──────── Exercise input
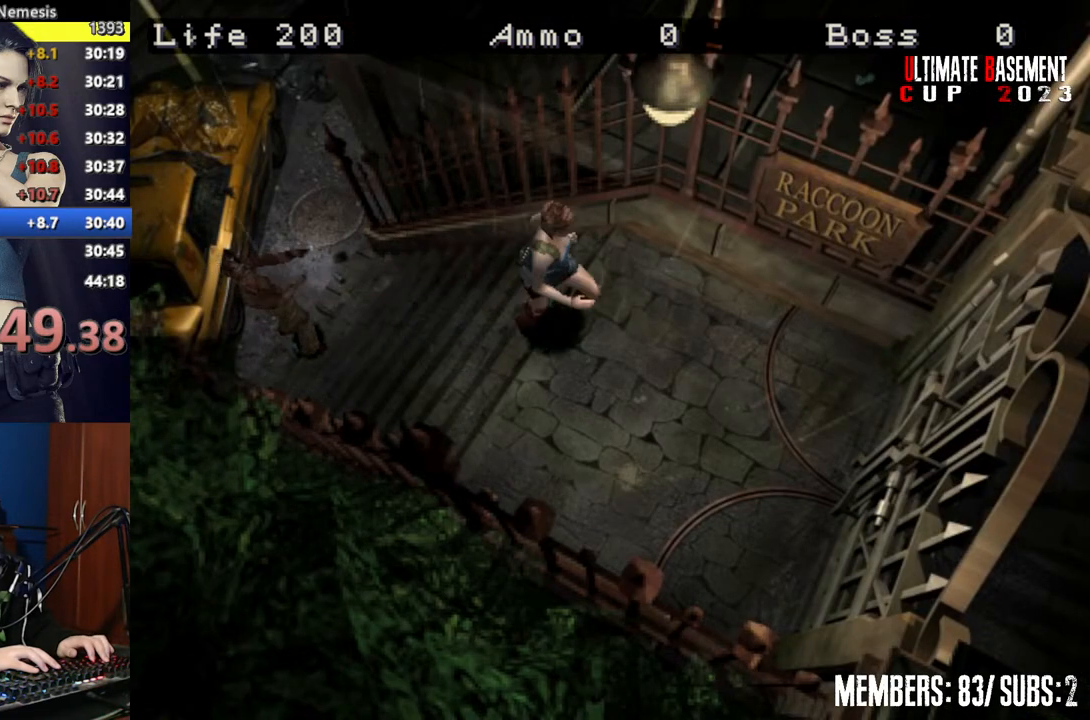
{"keys": ["shift", "w"], "events": []}
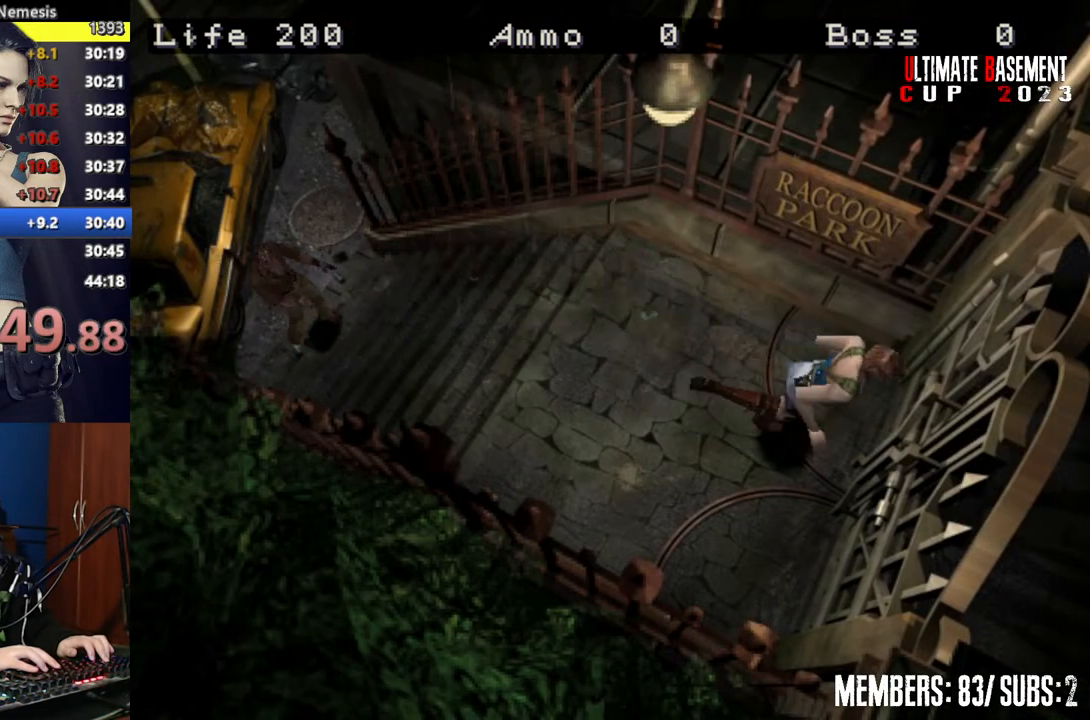
{"keys": ["semicolon", "shift"], "events": [[100, "semicolon", "down"], [150, "semicolon", "up"], [150, "w", "up"], [250, "semicolon", "down"], [300, "semicolon", "up"], [450, "semicolon", "down"]]}
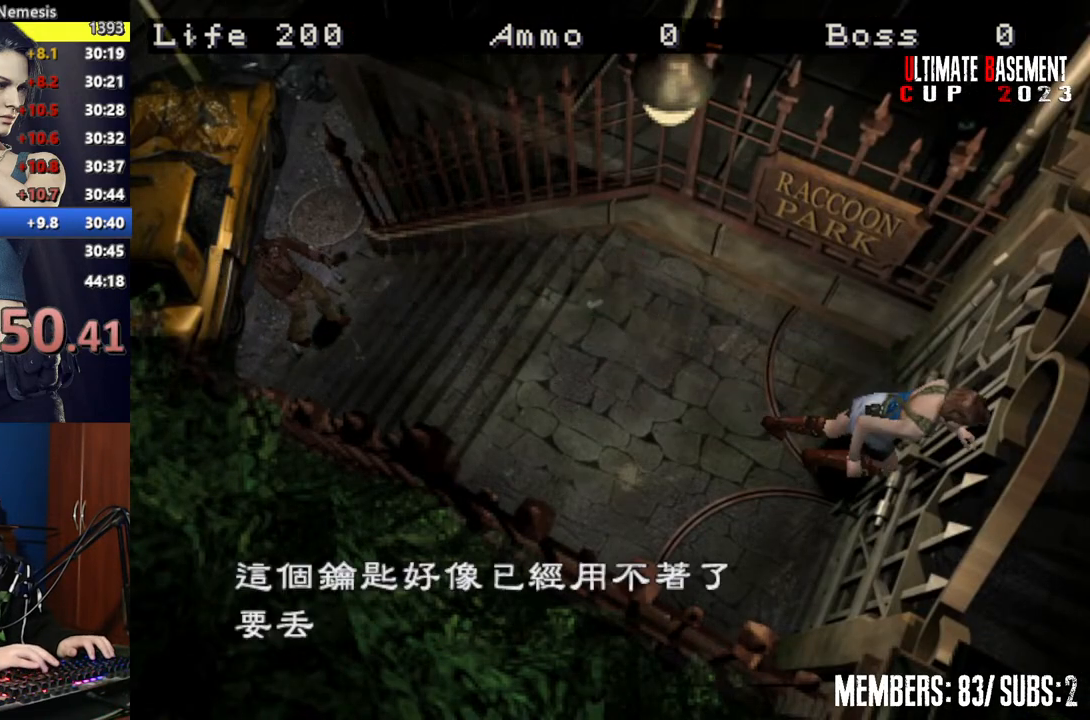
{"keys": ["shift"], "events": [[17, "semicolon", "up"], [167, "q", "down"], [217, "semicolon", "down"], [250, "q", "up"], [300, "semicolon", "up"], [400, "semicolon", "down"], [450, "semicolon", "up"]]}
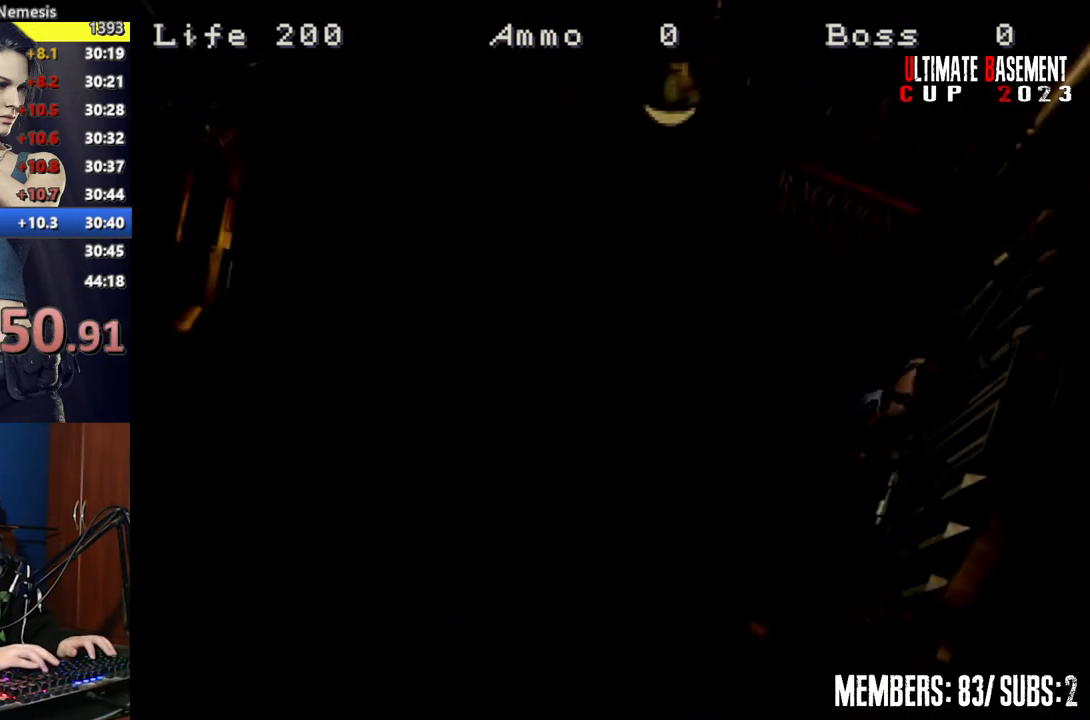
{"keys": ["shift"], "events": [[100, "semicolon", "down"], [200, "semicolon", "up"], [417, "space", "down"], [500, "space", "up"]]}
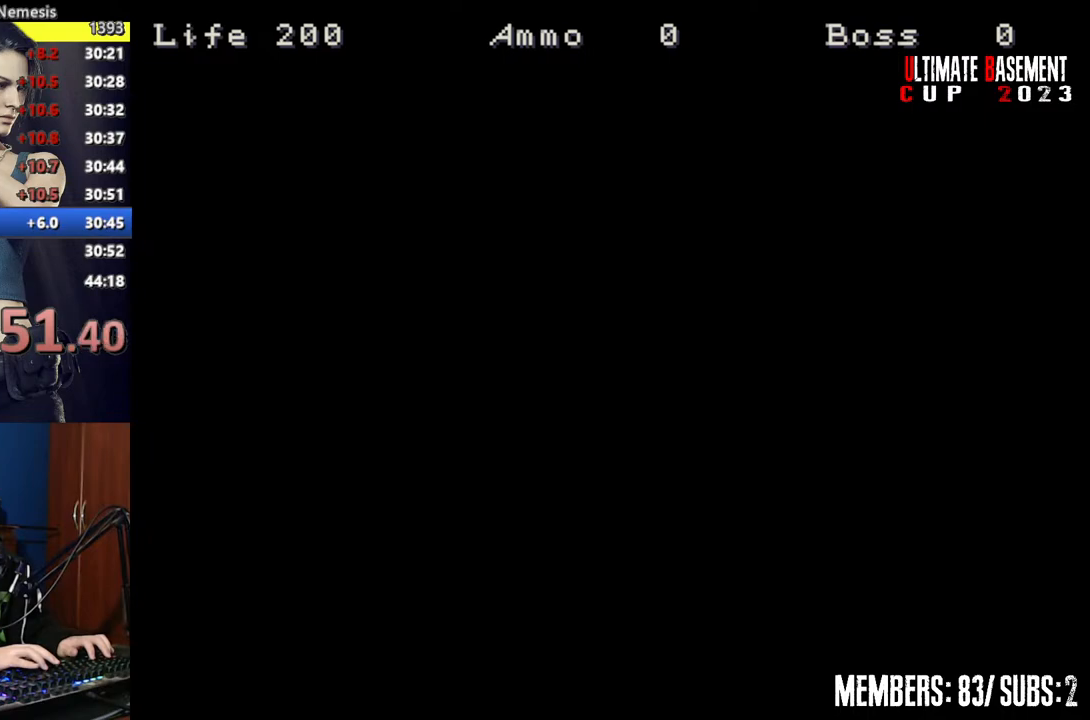
{"keys": ["d", "shift", "w"], "events": [[100, "space", "down"], [200, "d", "down"], [200, "space", "up"], [250, "w", "down"]]}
────────────────
Required action:
Return the records above verbatim, images excluded.

Answer to this exercise:
{"keys": ["shift", "w"], "events": []}
{"keys": ["semicolon", "shift"], "events": [[100, "semicolon", "down"], [150, "semicolon", "up"], [150, "w", "up"], [250, "semicolon", "down"], [300, "semicolon", "up"], [450, "semicolon", "down"]]}
{"keys": ["shift"], "events": [[17, "semicolon", "up"], [167, "q", "down"], [217, "semicolon", "down"], [250, "q", "up"], [300, "semicolon", "up"], [400, "semicolon", "down"], [450, "semicolon", "up"]]}
{"keys": ["shift"], "events": [[100, "semicolon", "down"], [200, "semicolon", "up"], [417, "space", "down"], [500, "space", "up"]]}
{"keys": ["d", "shift", "w"], "events": [[100, "space", "down"], [200, "d", "down"], [200, "space", "up"], [250, "w", "down"]]}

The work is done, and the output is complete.